▶ [WHAT IS NEEDED]:
An exact copy of the entries below is the expected answer.

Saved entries
● ● ●

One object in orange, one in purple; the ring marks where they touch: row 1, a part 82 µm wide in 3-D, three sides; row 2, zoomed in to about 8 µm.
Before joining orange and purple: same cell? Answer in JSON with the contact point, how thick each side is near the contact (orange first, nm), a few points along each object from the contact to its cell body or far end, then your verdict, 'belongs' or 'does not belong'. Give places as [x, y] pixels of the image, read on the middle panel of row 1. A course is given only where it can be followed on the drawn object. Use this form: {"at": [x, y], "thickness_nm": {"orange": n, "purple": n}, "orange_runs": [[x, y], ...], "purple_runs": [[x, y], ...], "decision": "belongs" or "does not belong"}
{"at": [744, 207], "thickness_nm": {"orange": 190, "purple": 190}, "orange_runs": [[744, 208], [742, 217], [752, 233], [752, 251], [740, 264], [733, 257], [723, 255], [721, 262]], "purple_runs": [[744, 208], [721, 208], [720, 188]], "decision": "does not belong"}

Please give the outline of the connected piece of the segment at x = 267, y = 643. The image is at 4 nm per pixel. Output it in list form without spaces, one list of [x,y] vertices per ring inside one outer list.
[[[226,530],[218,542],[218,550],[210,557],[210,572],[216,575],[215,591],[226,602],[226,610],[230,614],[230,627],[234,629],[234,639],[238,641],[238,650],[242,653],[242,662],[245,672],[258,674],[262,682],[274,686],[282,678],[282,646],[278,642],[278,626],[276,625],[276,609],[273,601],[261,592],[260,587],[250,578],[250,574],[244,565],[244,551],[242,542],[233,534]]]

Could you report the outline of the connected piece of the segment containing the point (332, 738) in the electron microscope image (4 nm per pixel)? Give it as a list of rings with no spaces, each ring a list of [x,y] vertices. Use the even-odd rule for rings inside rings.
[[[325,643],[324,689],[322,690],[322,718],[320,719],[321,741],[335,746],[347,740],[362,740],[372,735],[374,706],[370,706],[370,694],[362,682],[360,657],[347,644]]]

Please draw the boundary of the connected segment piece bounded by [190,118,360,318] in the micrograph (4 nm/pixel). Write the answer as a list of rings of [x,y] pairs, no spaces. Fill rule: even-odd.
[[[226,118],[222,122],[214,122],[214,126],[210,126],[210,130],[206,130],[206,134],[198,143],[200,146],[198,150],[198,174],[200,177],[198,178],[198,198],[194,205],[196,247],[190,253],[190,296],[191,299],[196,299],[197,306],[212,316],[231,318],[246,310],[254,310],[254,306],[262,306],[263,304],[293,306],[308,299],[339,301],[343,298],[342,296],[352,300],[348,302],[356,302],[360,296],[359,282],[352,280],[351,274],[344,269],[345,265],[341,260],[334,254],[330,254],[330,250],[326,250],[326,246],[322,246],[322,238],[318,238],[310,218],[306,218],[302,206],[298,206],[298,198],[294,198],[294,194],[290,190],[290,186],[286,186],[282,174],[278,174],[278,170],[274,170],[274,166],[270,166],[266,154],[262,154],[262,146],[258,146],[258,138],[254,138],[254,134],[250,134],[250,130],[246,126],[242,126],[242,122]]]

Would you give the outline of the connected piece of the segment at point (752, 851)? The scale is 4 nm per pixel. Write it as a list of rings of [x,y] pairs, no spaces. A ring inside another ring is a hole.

● ● ●

▶ [RESULT OF THE TASK]:
One object in orange, one in purple; the ring marks where they touch: row 1, a part 82 µm wide in 3-D, three sides; row 2, zoomed in to about 8 µm.
Before joining orange and purple: same cell? Answer in JSON with the contact point, how thick each side is near the contact (orange first, nm), a few points along each object from the contact to its cell body or far end, then your verdict, 'belongs' or 'does not belong'. Give places as [x, y] pixels of the image, read on the middle panel of row 1. A course is given only where it can be followed on the drawn object. Use this form: {"at": [x, y], "thickness_nm": {"orange": n, "purple": n}, "orange_runs": [[x, y], ...], "purple_runs": [[x, y], ...], "decision": "belongs" or "does not belong"}
{"at": [744, 207], "thickness_nm": {"orange": 190, "purple": 190}, "orange_runs": [[744, 208], [742, 217], [752, 233], [752, 251], [740, 264], [733, 257], [723, 255], [721, 262]], "purple_runs": [[744, 208], [721, 208], [720, 188]], "decision": "does not belong"}

Please give the outline of the connected piece of the segment at x = 267, y = 643. The image is at 4 nm per pixel. Output it in list form without spaces, one list of [x,y] vertices per ring inside one outer list.
[[[226,530],[218,542],[218,550],[210,557],[210,572],[216,575],[215,591],[226,602],[226,610],[230,614],[230,627],[234,629],[234,639],[238,641],[238,650],[242,653],[242,662],[245,672],[258,674],[262,682],[274,686],[282,678],[282,646],[278,642],[278,626],[276,625],[276,609],[273,601],[261,592],[260,587],[250,578],[250,574],[244,565],[244,551],[242,542],[233,534]]]

Could you report the outline of the connected piece of the segment containing the point (332, 738) in the electron microscope image (4 nm per pixel)? Give it as a list of rings with no spaces, each ring a list of [x,y] vertices. Use the even-odd rule for rings inside rings.
[[[325,643],[324,689],[322,690],[322,718],[320,719],[321,741],[335,746],[347,740],[362,740],[372,735],[374,706],[370,706],[370,694],[362,682],[360,657],[347,644]]]

Please draw the boundary of the connected segment piece bounded by [190,118,360,318] in the micrograph (4 nm/pixel). Write the answer as a list of rings of [x,y] pairs, no spaces. Fill rule: even-odd.
[[[226,118],[222,122],[214,122],[214,126],[210,126],[210,130],[206,130],[206,134],[198,143],[200,146],[198,150],[198,174],[200,177],[198,178],[198,198],[194,205],[196,247],[190,253],[190,296],[191,299],[196,299],[197,306],[212,316],[231,318],[246,310],[254,310],[254,306],[262,306],[263,304],[293,306],[308,299],[339,301],[343,298],[342,296],[352,300],[348,302],[356,302],[360,296],[359,282],[352,280],[351,274],[344,269],[345,265],[341,260],[334,254],[330,254],[330,250],[326,250],[326,246],[322,246],[322,238],[318,238],[310,218],[306,218],[302,206],[298,206],[298,198],[294,198],[294,194],[290,190],[290,186],[286,186],[282,174],[278,174],[278,170],[274,170],[274,166],[270,166],[266,154],[262,154],[262,146],[258,146],[258,138],[254,138],[254,134],[250,134],[250,130],[246,126],[242,126],[242,122]]]

Would you give the outline of the connected piece of the segment at point (752, 851)? The scale is 4 nm per pixel. Write it as a list of rings of [x,y] pairs, no spaces. A ring inside another ring is a hole.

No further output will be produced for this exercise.